Chemical manufacturers, understandably, take exception to paying for studies of replacements for their products. They prefer the current reliance on university-based research centers, combined with improved mechanisms for responding to accidents as they occur.

“We think that the marketplace has always worked very well to encourage farmers to judiciously use our products,” said Jay Vroom, president of the National Agricultural Chemicals Assn.

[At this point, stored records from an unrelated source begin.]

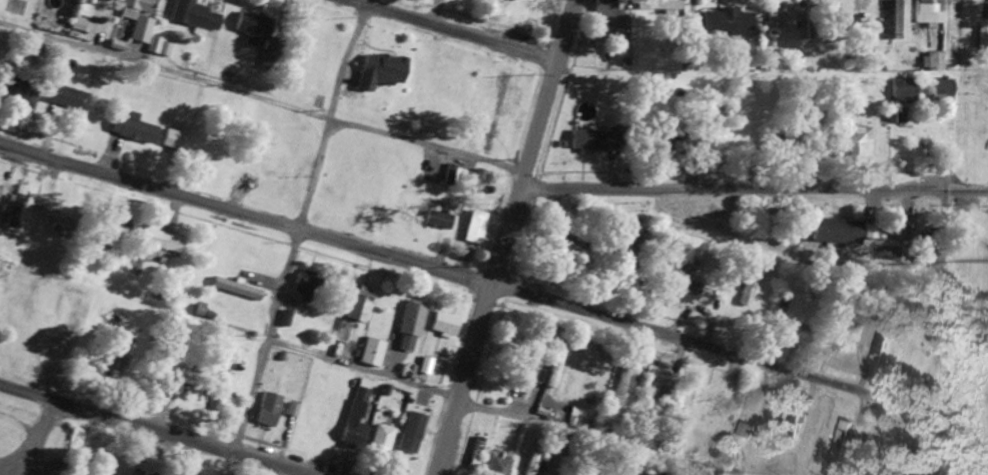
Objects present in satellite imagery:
building: (660, 11)
building: (535, 13)
building: (921, 13)
building: (197, 15)
building: (140, 16)
building: (608, 16)
building: (770, 18)
building: (895, 20)
building: (724, 22)
road: (564, 30)
road: (456, 31)
building: (981, 37)
building: (265, 41)
building: (351, 72)
building: (937, 91)
building: (21, 94)
building: (69, 98)
building: (471, 100)
building: (506, 100)
road: (261, 103)
building: (413, 109)
building: (716, 109)
building: (809, 119)
building: (138, 128)
building: (174, 139)
building: (855, 139)
building: (585, 140)
building: (672, 141)
building: (442, 168)
road: (524, 171)
road: (753, 187)
building: (14, 210)
building: (437, 221)
building: (56, 222)
building: (471, 228)
building: (834, 232)
road: (296, 236)
building: (164, 241)
building: (632, 250)
building: (922, 256)
road: (451, 271)
building: (747, 283)
building: (307, 285)
building: (237, 290)
building: (680, 292)
building: (360, 303)
building: (781, 309)
building: (803, 315)
building: (407, 321)
building: (441, 324)
building: (877, 345)
building: (374, 353)
building: (551, 368)
road: (465, 379)
building: (618, 389)
building: (221, 391)
building: (708, 403)
road: (466, 409)
building: (270, 410)
road: (158, 428)
building: (325, 429)
building: (744, 430)
building: (353, 435)
building: (382, 441)
building: (839, 442)
building: (476, 454)
building: (80, 459)
building: (499, 467)
building: (649, 470)

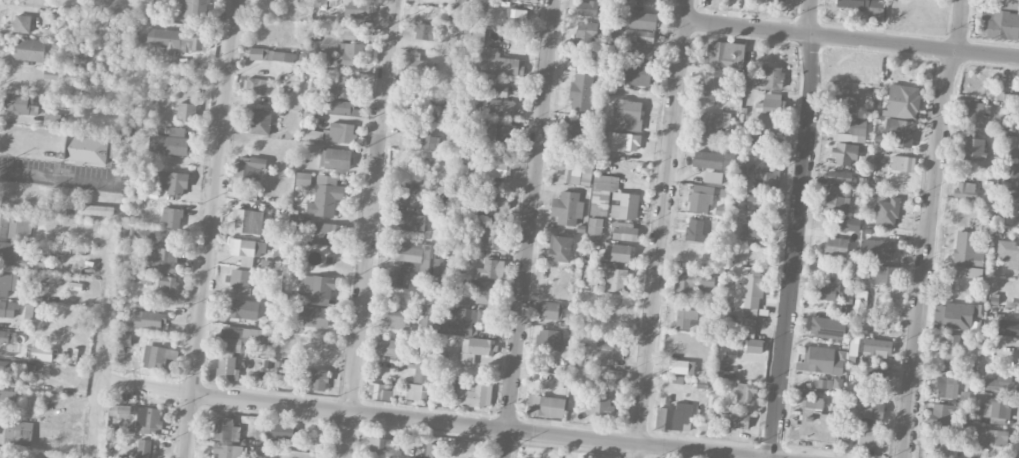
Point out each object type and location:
building: (776, 0)
building: (859, 4)
building: (1005, 4)
building: (587, 8)
building: (194, 9)
building: (357, 9)
road: (685, 10)
building: (515, 18)
building: (643, 20)
building: (22, 23)
building: (1002, 24)
building: (426, 31)
building: (587, 33)
building: (639, 35)
building: (173, 39)
road: (851, 39)
building: (30, 50)
building: (638, 52)
building: (725, 54)
building: (272, 55)
building: (349, 55)
building: (493, 60)
building: (420, 64)
building: (635, 73)
building: (772, 77)
building: (255, 86)
building: (712, 86)
building: (317, 87)
building: (343, 87)
building: (501, 88)
building: (581, 92)
building: (1009, 99)
building: (902, 101)
building: (845, 102)
building: (21, 104)
building: (770, 104)
building: (339, 106)
building: (501, 108)
building: (186, 112)
building: (975, 112)
building: (626, 115)
building: (716, 116)
building: (56, 119)
building: (259, 121)
building: (574, 128)
building: (850, 129)
building: (900, 132)
building: (333, 133)
building: (497, 135)
building: (423, 136)
building: (625, 142)
building: (170, 143)
building: (115, 148)
building: (972, 148)
building: (86, 149)
building: (1015, 149)
building: (845, 153)
building: (335, 158)
building: (708, 159)
building: (903, 163)
building: (250, 167)
building: (494, 168)
building: (567, 172)
building: (586, 174)
building: (1015, 174)
road: (58, 175)
building: (712, 177)
building: (766, 177)
building: (839, 177)
building: (303, 179)
building: (170, 181)
building: (965, 189)
building: (602, 192)
building: (409, 194)
building: (325, 196)
building: (755, 196)
building: (487, 198)
building: (700, 198)
building: (837, 199)
building: (1014, 201)
building: (624, 205)
building: (567, 208)
building: (887, 212)
building: (172, 217)
building: (247, 221)
building: (411, 222)
building: (853, 224)
building: (595, 227)
road: (928, 227)
road: (796, 228)
road: (209, 229)
road: (369, 229)
road: (529, 229)
building: (695, 230)
building: (758, 230)
building: (626, 231)
building: (327, 234)
building: (146, 235)
building: (492, 238)
road: (659, 238)
building: (836, 246)
building: (560, 248)
building: (883, 249)
building: (966, 249)
building: (247, 250)
building: (618, 253)
building: (1009, 253)
building: (417, 256)
building: (38, 260)
building: (163, 260)
building: (487, 268)
building: (968, 272)
building: (884, 274)
building: (238, 278)
building: (586, 278)
building: (395, 279)
building: (616, 280)
building: (8, 282)
building: (694, 282)
building: (167, 284)
building: (747, 287)
building: (317, 288)
building: (828, 288)
building: (483, 290)
building: (860, 301)
building: (240, 308)
building: (8, 309)
building: (549, 310)
building: (952, 316)
building: (315, 317)
building: (570, 317)
building: (397, 318)
building: (428, 318)
building: (685, 318)
building: (149, 319)
building: (461, 320)
building: (827, 327)
building: (1008, 327)
building: (7, 337)
building: (237, 338)
building: (549, 339)
building: (123, 340)
building: (754, 346)
building: (386, 347)
building: (877, 347)
building: (476, 349)
building: (609, 350)
building: (951, 350)
building: (41, 353)
building: (157, 357)
building: (822, 360)
building: (281, 367)
building: (681, 367)
building: (227, 368)
building: (420, 372)
building: (611, 376)
building: (872, 376)
building: (318, 379)
building: (1000, 384)
building: (945, 386)
building: (379, 391)
building: (413, 391)
building: (745, 392)
building: (471, 393)
building: (10, 398)
building: (545, 406)
building: (601, 406)
building: (869, 406)
building: (996, 407)
building: (120, 410)
road: (92, 411)
road: (363, 413)
building: (942, 416)
building: (674, 417)
building: (147, 420)
building: (739, 420)
building: (820, 421)
building: (223, 428)
building: (18, 432)
building: (279, 433)
building: (860, 434)
building: (990, 436)
building: (144, 448)
building: (382, 448)
building: (433, 450)
building: (229, 451)
building: (592, 456)

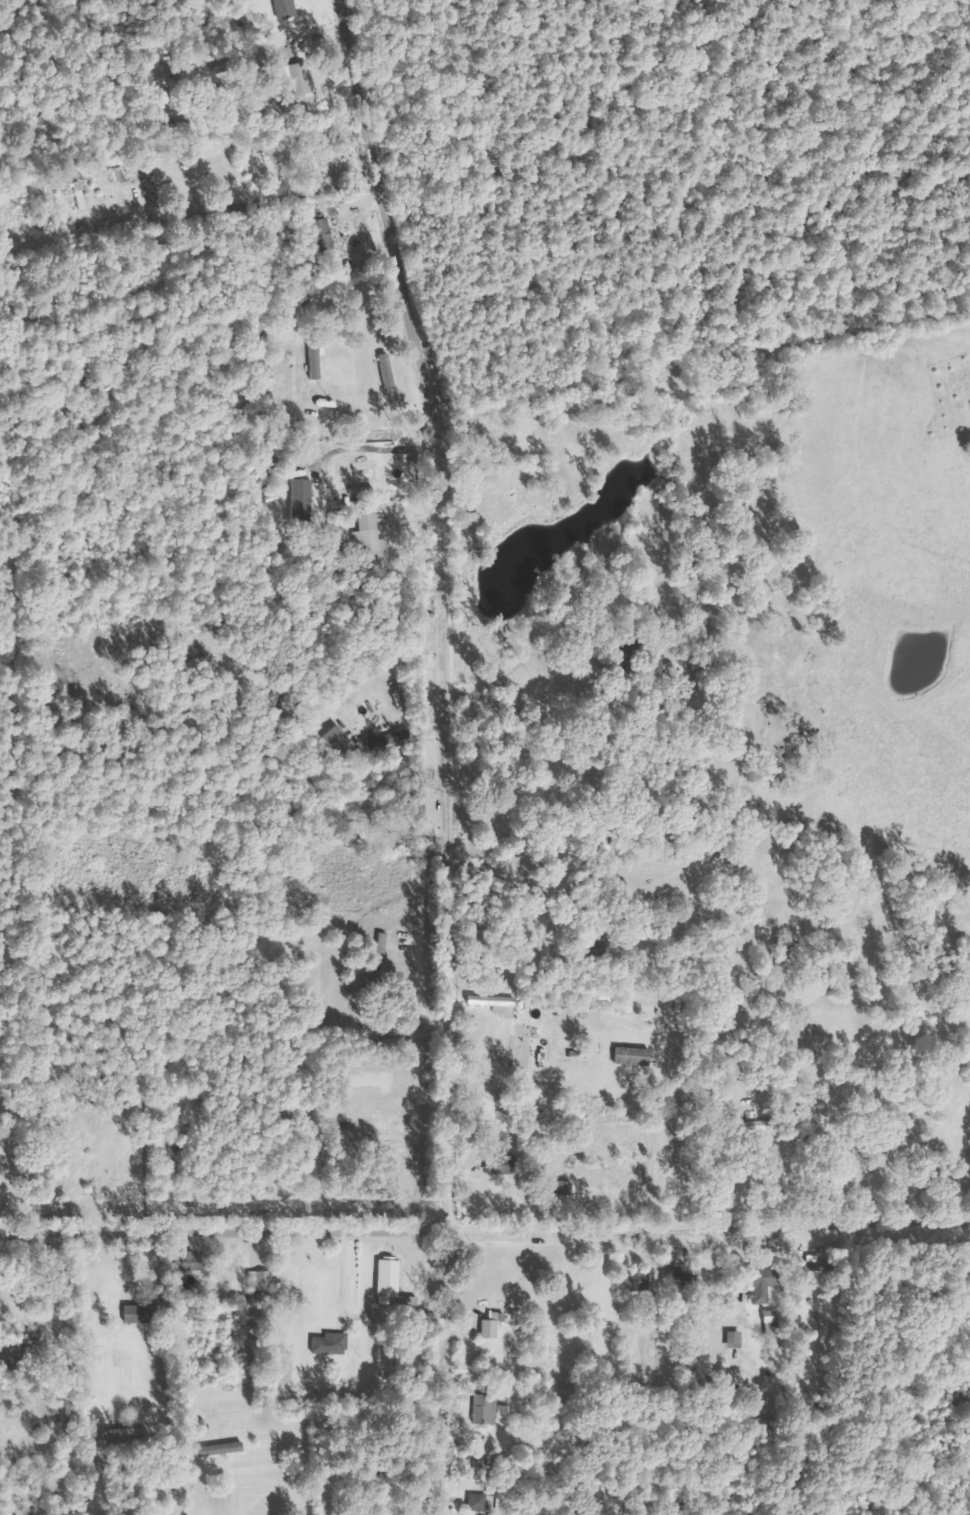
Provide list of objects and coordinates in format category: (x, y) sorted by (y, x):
building: (287, 8)
building: (304, 82)
building: (122, 174)
building: (326, 235)
building: (305, 500)
building: (373, 540)
building: (398, 737)
building: (343, 741)
road: (443, 752)
building: (601, 950)
building: (499, 1004)
building: (636, 1056)
road: (485, 1229)
building: (195, 1262)
building: (822, 1265)
building: (391, 1281)
building: (267, 1283)
building: (765, 1285)
building: (142, 1314)
building: (773, 1317)
building: (737, 1340)
building: (333, 1345)
building: (487, 1409)
building: (506, 1412)
building: (481, 1502)

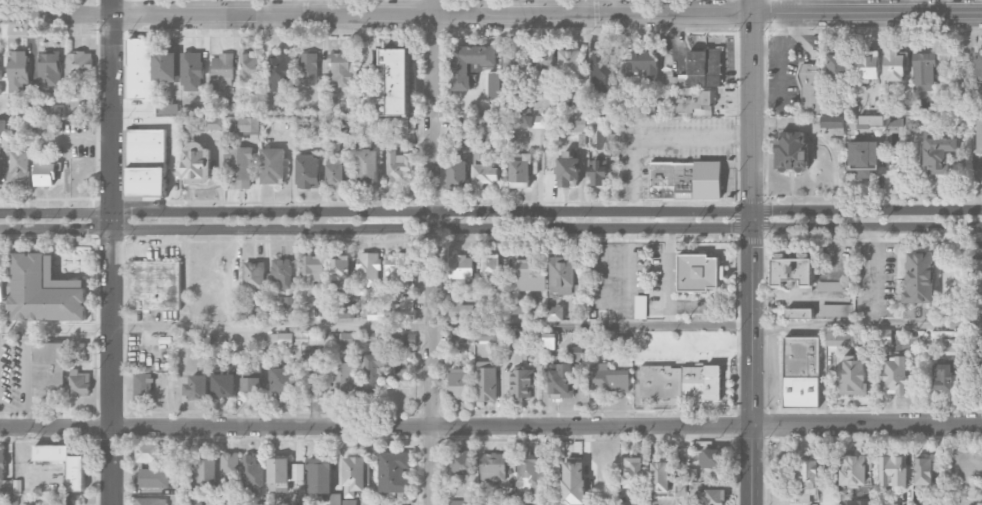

Bearing the Cost of Environmental Damage

The Sacramento River toxic spill has revived discussion of ways to build the environmental costs of dangerous products into their price tags. Already, makers and users of ecology-threatening materials are being asked on a number of fronts to pay in advance for the potential damage the goods may cause. Some examples:

* Gasoline in California costs an extra 0.0064 cents a gallon to maintain a $100-million oil-spill response fund.

* A few cents a month are tacked on to Californians’ electric bills to pay the eventual costs of decommissioning the state’s nuclear power plants.

* Pesticide users and manufacturers pay fees based on their annual sales in Iowa to underwrite state-sponsored research on alternative pest-control methods.

* Swedish taxes on pesticides have cut use of the products by 50% during the past decade.